03/06/2017

 
   
Marcelo Alves
2 de junho às 09:44
 


A integração do direito (I) 

Como sabemos, a lei não pode – no sentido de “não estar apta a” – regular todos os fatos acontecidos e potenciais da convivência humana. A essas situações, em que não é possível fazer a subsunção do fato (ou da hipótese fática) à lei, damos o nome de lacuna legal. 

Entretanto, se a lei para alguns casos é lacunosa, o sistema ou ordenamento jurídico (de um dado país) não o é. Pelo contrário, por definição, esse sistema jurídico é pleno (princípio da “plenitude lógica do ordenamento jurídico”) e nele hão de ser encontradas as soluções para todas as questões jurídicas surgidas ou imaginadas. A solução para tais lacunas, sempre dentro do sistema jurídico, dá-se por intermédio da técnica da “integração do direito”. Nesses casos, basicamente, como explica Arruda Alvim (em “Sentença no processo civil: as diversas formas de terminação do processo em primeiro grau”, texto que consta do tomo “Processo civil 2” da “Coleção estudos e pareceres”, Revista dos Tribunais, 2005), “o trabalho do juiz, ao invés de se basear numa lei, identificada à luz dos fatos jurídicos que lhe foram trazidos, constituir-se-á, diante da lacunosidade da lei, o de buscar no sistema o meio mediante o qual se constata que o sistema é íntegro”.

> [Material fornecido]
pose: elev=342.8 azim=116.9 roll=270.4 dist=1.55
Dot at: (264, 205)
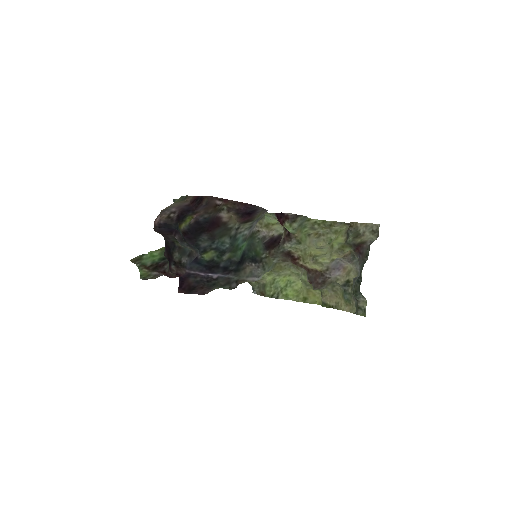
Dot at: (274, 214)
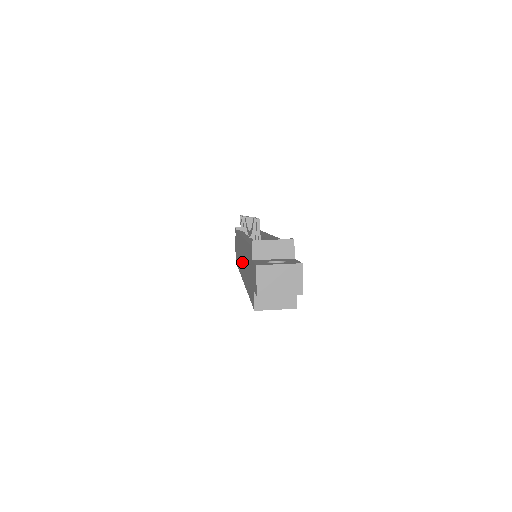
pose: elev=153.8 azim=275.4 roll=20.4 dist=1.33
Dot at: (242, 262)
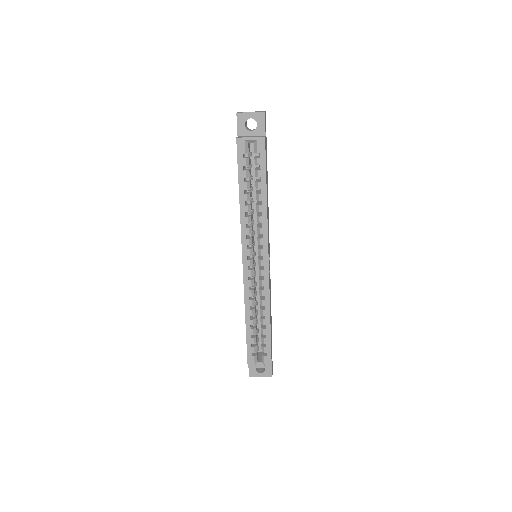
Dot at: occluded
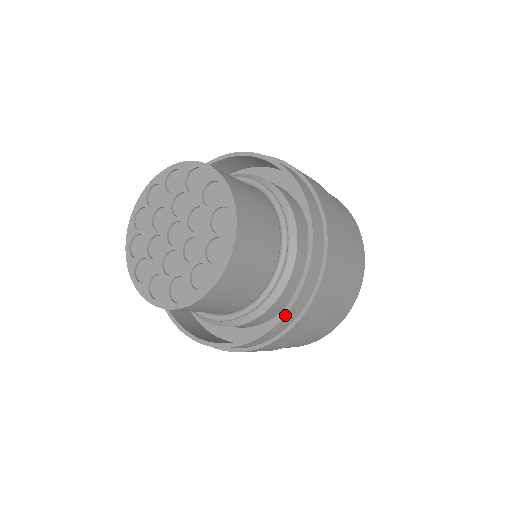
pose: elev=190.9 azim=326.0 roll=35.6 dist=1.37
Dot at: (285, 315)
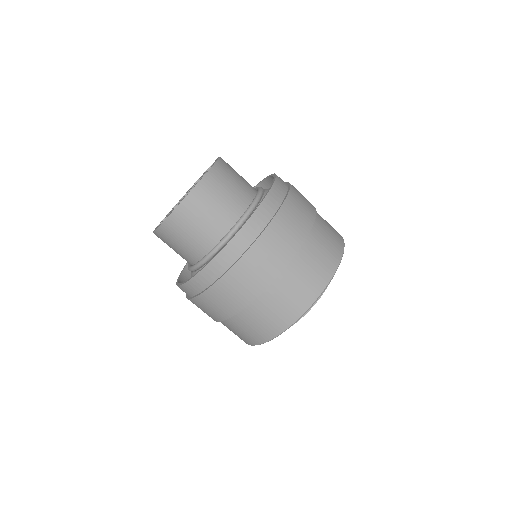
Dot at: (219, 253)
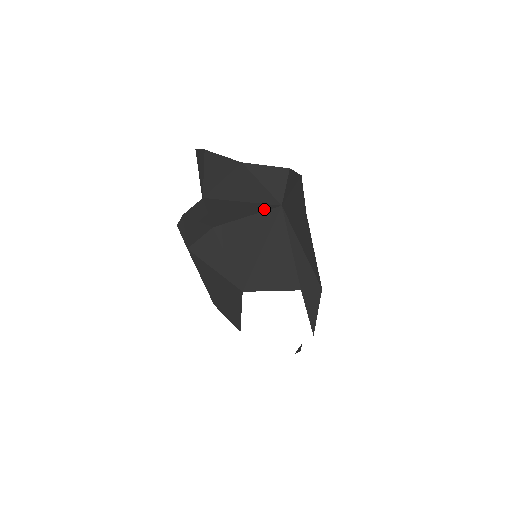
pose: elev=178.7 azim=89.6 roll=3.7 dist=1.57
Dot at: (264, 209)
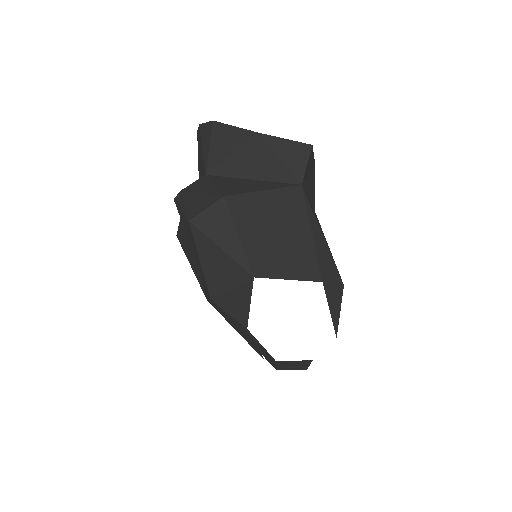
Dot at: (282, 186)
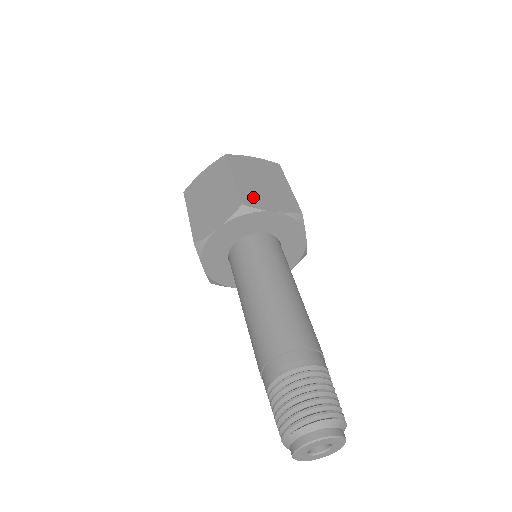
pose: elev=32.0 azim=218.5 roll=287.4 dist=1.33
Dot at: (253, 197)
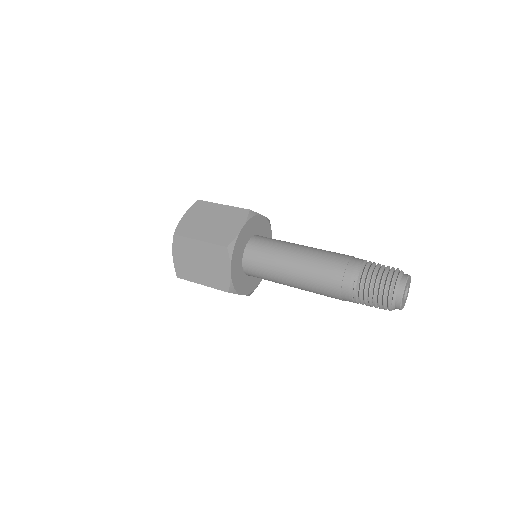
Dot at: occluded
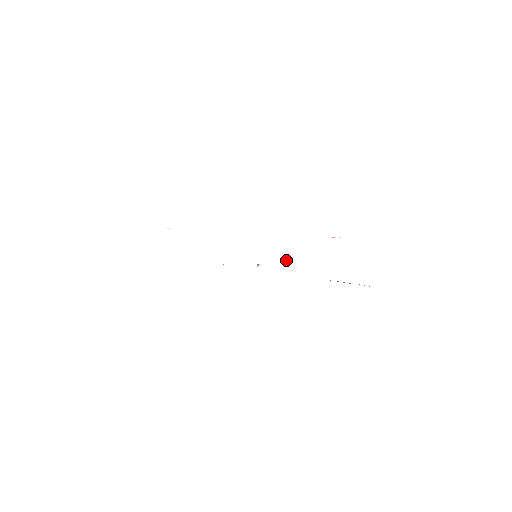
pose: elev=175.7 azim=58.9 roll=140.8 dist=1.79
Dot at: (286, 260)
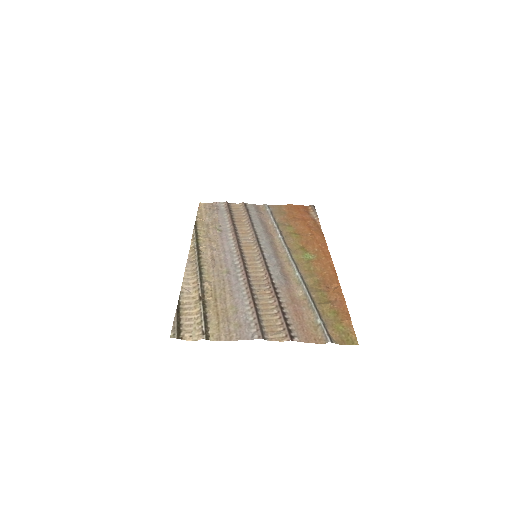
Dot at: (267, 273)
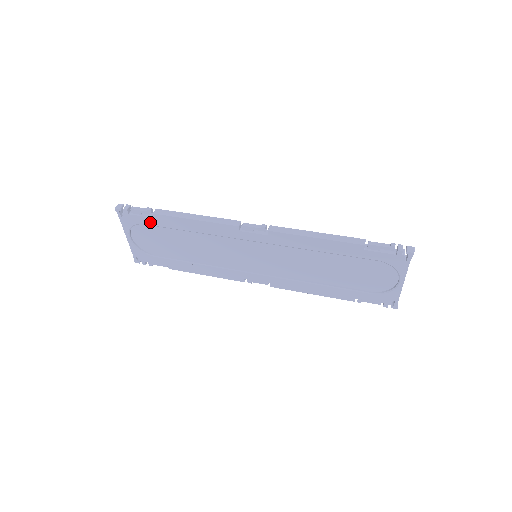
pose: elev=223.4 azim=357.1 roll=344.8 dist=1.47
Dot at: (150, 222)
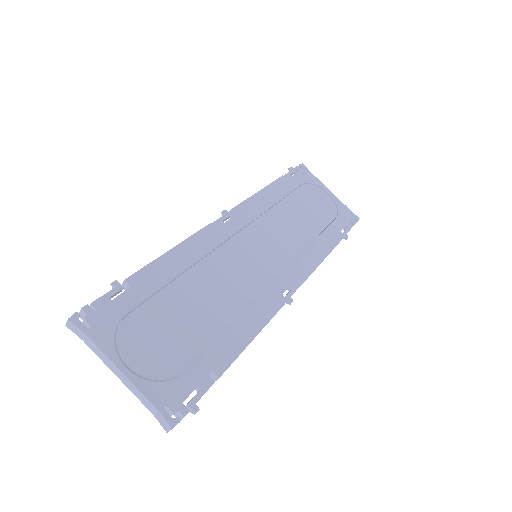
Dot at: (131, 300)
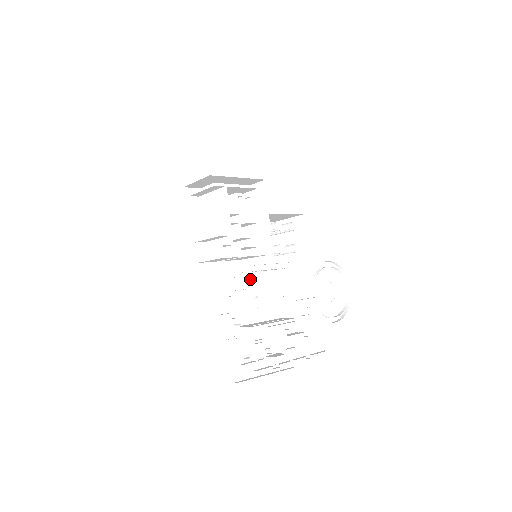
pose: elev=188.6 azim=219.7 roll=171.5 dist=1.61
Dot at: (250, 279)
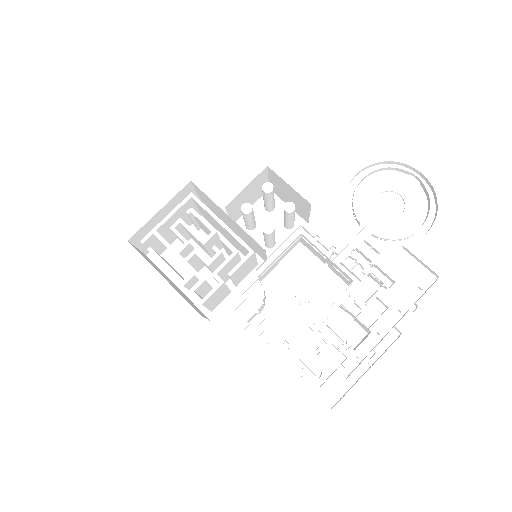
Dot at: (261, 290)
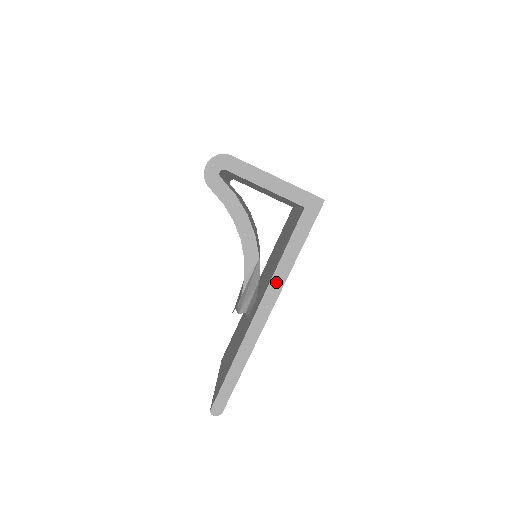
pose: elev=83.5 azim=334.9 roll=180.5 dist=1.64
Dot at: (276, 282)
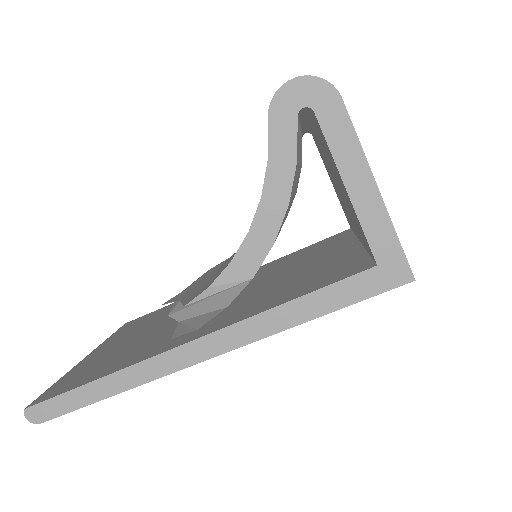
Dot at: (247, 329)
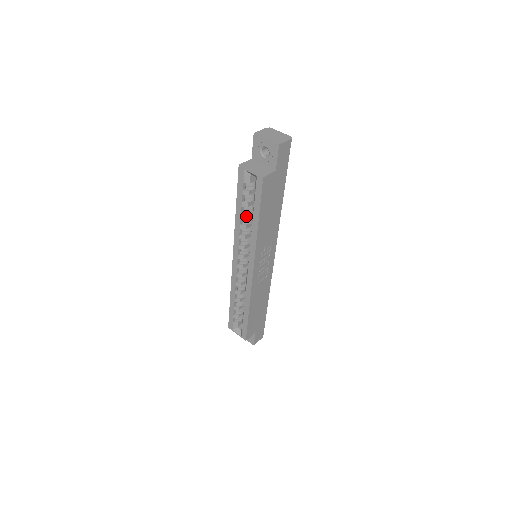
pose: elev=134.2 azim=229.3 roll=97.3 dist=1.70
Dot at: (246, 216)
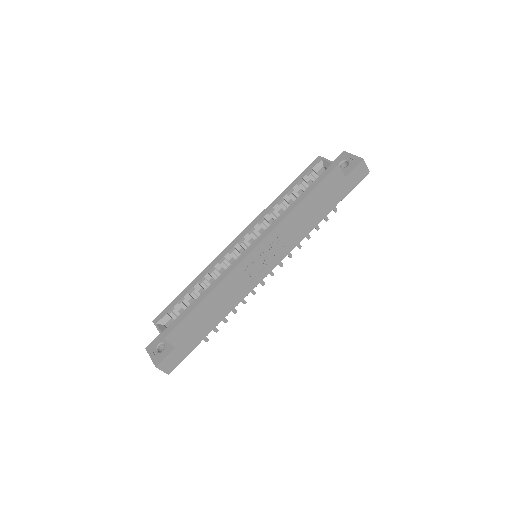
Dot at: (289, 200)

> [O que se pede]
(1) Responda, com base no texto sobre a integração do direito:
(a) Que nome se dá às situações em que não é possível fazer a subsunção do fato à lei?
(b) Como se chama o princípio segundo o qual o sistema jurídico é pleno?
(c) Qual editora e qual ano são indicados para a obra citada de Arruda Alvim?
(2) Prossiga o texto sobre a integração do direito a partir do ponto em que ele termina.

> [Respostas aos problemas]
(1)
(a) Lacuna legal.
(b) Princípio da "plenitude lógica do ordenamento jurídico".
(c) Revista dos Tribunais, 2005.

(2)
Dispõe expressamente o art. 4º da “Lei de Introdução às normas do Direito Brasileiro” (Decreto-Lei 4.657/42, que, antes da redação dada pela Lei 12.376/2010, era chamada de “Lei de Introdução ao Código Civil Brasileiro”): “Quando a lei for omissa, o juiz decidirá o caso de acordo com a analogia, os costumes e os princípios gerais de direito”. No mesmo sentido, proibindo o “non liquet” (o não julgar), também com fundamento no princípio da inafastabilidade do controle jurisdicional (Constituição Federal, art. 5º, inciso XXXV: “A lei não excluirá da apreciação do Poder Judiciário lesão ou ameaça a direito”), dispunha o art. 126 do Código de Processo Civil de 1973 (o que foi somente em parte repetido pelo CPC de 2015 em seu art. 140): “O juiz não se exime de sentenciar ou despachar alegando lacuna ou obscuridade da lei. No julgamento da lide caber-lhe-á aplicar as normas legais; não as havendo, recorrerá à analogia, aos costumes e aos princípios gerais de direito”. 

Assim, como métodos de integração do direito, conforme expressamente preconizado pelo diploma legal que regula a aplicação das normas do direito brasileiro, temos: (i) a analogia, (ii) os costumes e (iii) os princípios gerais de direito.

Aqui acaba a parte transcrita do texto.